Molybdate uptake and regulation. Molybdenum is transported to the cell in the form of the molybdate (MoO42-). In E. coli molybdate may be transported using three different transport systems: (I) high affinity ModABC system, (II) low affinity CysPTWA sulfate-thiosulfate permease and (III) non-specific low-efficiency anion transport system that requires high molybdate concentrations, and which is involved in transports sulfate, selenate, and selenite [ 12, 21, 22, 23, 24, 25, 26 ]. The high-affinity molybdate transport system ModABC belongs to the ATP-binding cassette superfamily of transporters typical prokaryotes and eukaryotes. E. coli ABC transporter is formed by two integral membrane proteins ModB and two peripheral membrane proteins ModC that are ATP-binding proteins. Periplasmic protein ModA binds molybdate and delivers it to the transporter complex in the inner membrane [ 27, 28, 29 ]. modABC operon expression is negatively controlled by the ModE protein, which binds to the operator region of the modABC operon in its molybdate-bound form.

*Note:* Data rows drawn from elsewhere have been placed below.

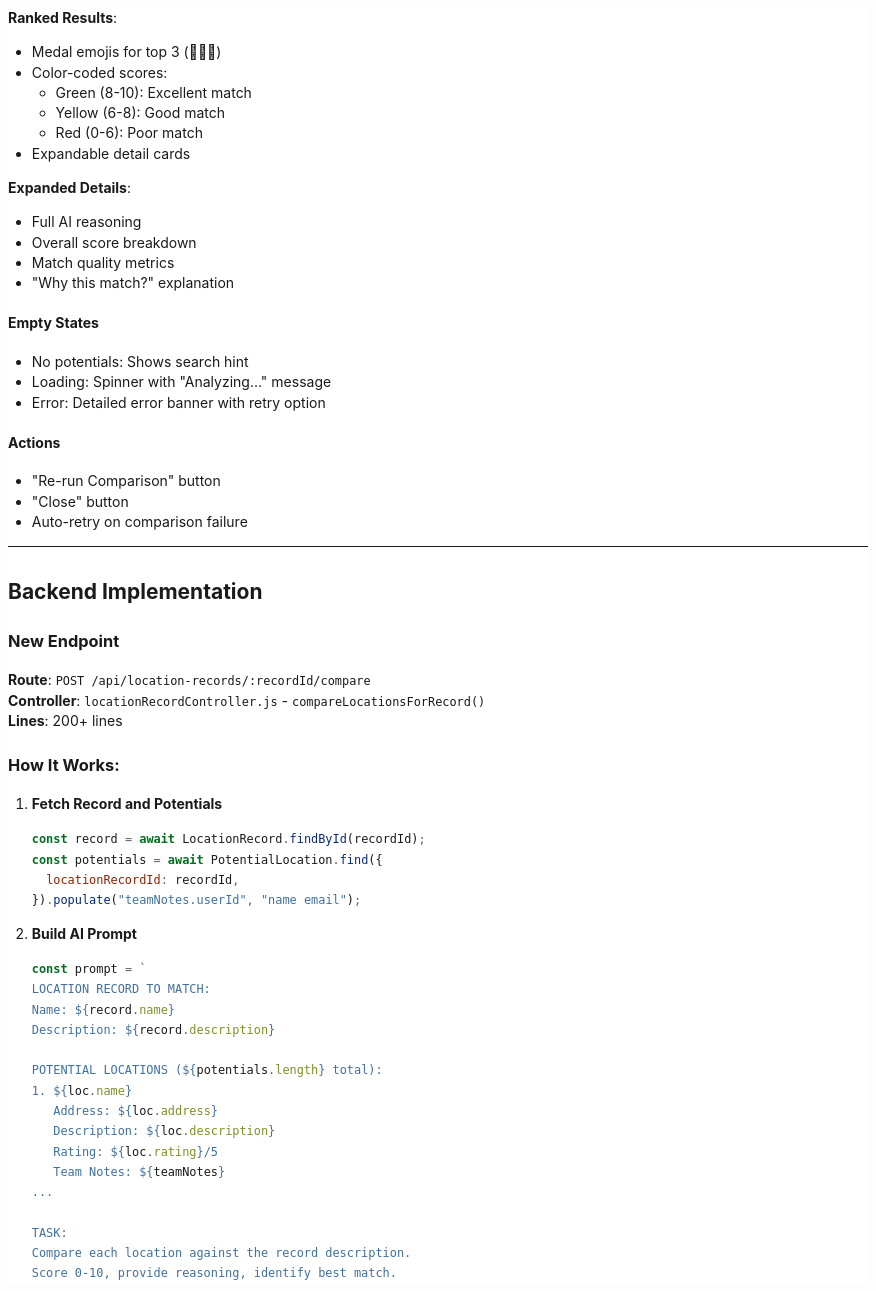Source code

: **Ranked Results**:

- Medal emojis for top 3 (🥇🥈🥉)
- Color-coded scores:
  - Green (8-10): Excellent match
  - Yellow (6-8): Good match
  - Red (0-6): Poor match
- Expandable detail cards

**Expanded Details**:

- Full AI reasoning
- Overall score breakdown
- Match quality metrics
- "Why this match?" explanation

#### Empty States

- No potentials: Shows search hint
- Loading: Spinner with "Analyzing..." message
- Error: Detailed error banner with retry option

#### Actions

- "Re-run Comparison" button
- "Close" button
- Auto-retry on comparison failure

---

## Backend Implementation

### New Endpoint

**Route**: `POST /api/location-records/:recordId/compare`  
**Controller**: `locationRecordController.js` - `compareLocationsForRecord()`  
**Lines**: 200+ lines

### How It Works:

1. **Fetch Record and Potentials**

   ```javascript
   const record = await LocationRecord.findById(recordId);
   const potentials = await PotentialLocation.find({
     locationRecordId: recordId,
   }).populate("teamNotes.userId", "name email");
   ```

2. **Build AI Prompt**

   ```javascript
   const prompt = `
   LOCATION RECORD TO MATCH:
   Name: ${record.name}
   Description: ${record.description}
   
   POTENTIAL LOCATIONS (${potentials.length} total):
   1. ${loc.name}
      Address: ${loc.address}
      Description: ${loc.description}
      Rating: ${loc.rating}/5
      Team Notes: ${teamNotes}
   ...
   
   TASK:
   Compare each location against the record description.
   Score 0-10, provide reasoning, identify best match.
   ```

ModE also enhances the transcription of molybdenum-dependent enzymes such as dimethylsulfoxide reductase reductase, nitrate reductase, formate hydrogen-lyase and molybdenum cofactor biosynthesis operon moaABCDE. [ 12, 30, 31 ]. Molybdate transport in eukaryotes is poorly understood and only one high-affinity molybdate transport system MOT1, which belongs to the sulfate transporter superfamily, has been characterized to date [ 32, 33, 34 ].

Schematics of Mo uptake and storage in prokaryotic and eukaryotic cells. Routes represented by dashed lines were only identified in prokaryotes, while routes represented by solid lines occurred in both current prokaryotes and eukaryotes. Green dots refer to reduced Mo species, and red dots refer to oxidized Mo (molybdate) [ 3 ].